On 12/03/2015 22:40, Joel C. Ewing wrote:
> On 12/03/2015 12:16 PM, Paul Gilmartin wrote:
>> On Thu, 3 Dec 2015 10:43:38 -0600, Joel C. Ewing wrote:
>>> ... Because DOS/VS had native support for source and object
>>> libraries, those were kept online, but there was no decent native
>>> support to effectively submit production job JCL from libraries ...
>>>
>> Astonishing. You could RYO editor but not RYO "SUBMIT".
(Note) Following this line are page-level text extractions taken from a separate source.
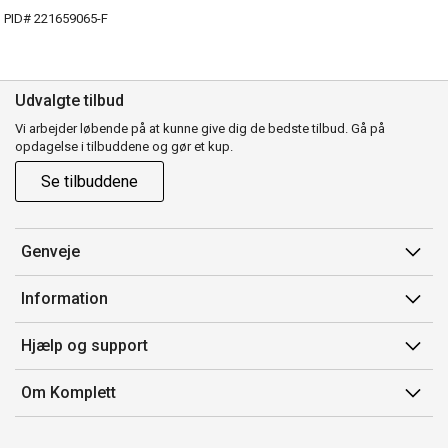
PID# 221659065-F
Udvalgte tilbud
Vi arbejder løbende på at kunne give dig de bedste tilbud. Gå på
opdagelse i tilbuddene og gør et kup.
Se tilbuddene
Genveje
Min side
Information
Ordrehistorik
Salgsbetingelser
Hjælp og support
Gavekort
Mærker/producent
Kontakt os
Om Komplett
Fortrydelsesret
Kundeservice
Om os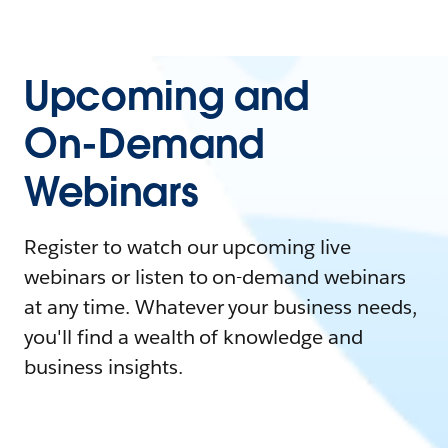
Upcoming and
On-Demand
Webinars
Register to watch our upcoming live
webinars or listen to on-demand webinars
at any time. Whatever your business needs,
you'll find a wealth of knowledge and
business insights.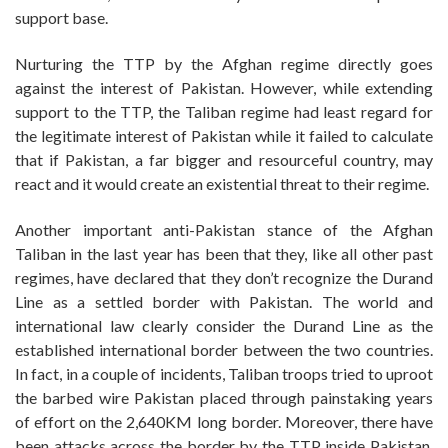
support base.
Nurturing the TTP by the Afghan regime directly goes
against the interest of Pakistan. However, while extending
support to the TTP, the Taliban regime had least regard for
the legitimate interest of Pakistan while it failed to calculate
that if Pakistan, a far bigger and resourceful country, may
react and it would create an existential threat to their regime.
Another important anti-Pakistan stance of the Afghan
Taliban in the last year has been that they, like all other past
regimes, have declared that they don’t recognize the Durand
Line as a settled border with Pakistan. The world and
international law clearly consider the Durand Line as the
established international border between the two countries.
In fact, in a couple of incidents, Taliban troops tried to uproot
the barbed wire Pakistan placed through painstaking years
of effort on the 2,640KM long border. Moreover, there have
been attacks across the border by the TTP inside Pakistan,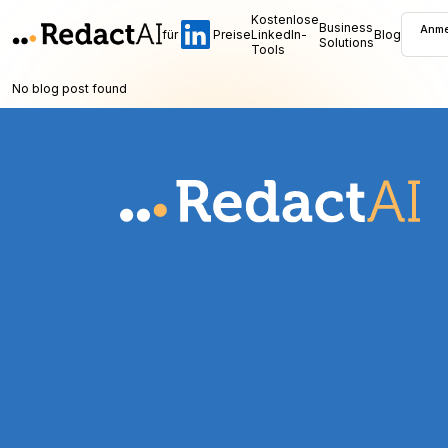
Kostenlose
Business
Anme
für
Preise
LinkedIn-
Blog
Solutions
Tools
No blog post found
> OLE' was envisioned and implemented by one person, James Stevens, the
> head of Tech Services at a time when it was a one or two man operation
> (I raised the body count to 3) -- he probably created OLE' as late night
> entertainment for his own convenience and benefit to make development of
> his Mini-Task on-line environment and other utilities less tedious. It
> went company-wide since it significantly improved the efficiency of 40+
> programmers versus fiddling with individual cards in a deck. JCL didn't
> get changed as much and Operator's time was considered less valuable;
> and since they only picked up the entire job deck and moved it around
> as a unit it wasn't that obvious that a significant amount of time would
> be saved by avoiding the use of decks for production JCL.
>
> OLE' did have the ability to submit jobs to DOS, but the interactive
> OLE' work areas assigned to individual users were each a pre-defined
> number of "pages" of 24 80-byte records and the total size of all areas
> was constrained by the capacity of a 3330. With those space constraints,
> the normal practice was to keep in one's OLE' area(s) only data actively
> being edited along with some shorter job streams used for testing and
> development. It would have been possible to submit a short batch job
> from OLE' to extract a production job stream from a source library and
> load it into part of the an OLE' area (as was done for source code
> editing), wait for that job to run, and then submit the production job
> from OLE'; but by the time an Operator had done that they could have
> already loaded a physical deck. There just didn't seem to be enough
> cost-benefit to justify converting JCL from cards to DASD until MVS
> changed the equation.
>>> ... and the
>>> company was averse to spending on "unneeded" additional software, so
>>> production JCL was created in OLE' but punched and kept on cards for use
>>> by Operations.
>>>
>> The supplies must have been cheap.
> My impression was that the volume of new cards was low enough to be a
> trivial cost compared to the cost of printer paper, and I never saw a
> card filing cabinet wear out. Maintenance on the card reader/punch
> became more of a nuisance and issue after the units aged at least a
> decade, but the cost of that was a minor part of the hardware
> maintenance contract.
>>> When we started DOS/VSE to MVS/XA migration in 1985, we were already
>>> running the maximum of four, shared-SPOOL DOS/VSE systems under VM ...
>>>
>> Was that limit imposed by VM or by the DOS/VSE shared spool? I'd
>> suspect the latter.
>>
>> -- gil
>>
> Definitely was not a VM limitation. DOS/VSE had a shared "lock" file to
> coordinate library and other inter-system sharing and that file could be
> shared by a maximum of four systems (and with four systems one did at
> times see performance problems with that drive). I can't remember at
> this point whether the SPOOLER ("POWER"), was limited to four systems
> for shared spool because it depended on the "lock" file or whether it
> had its own internal design limits as well.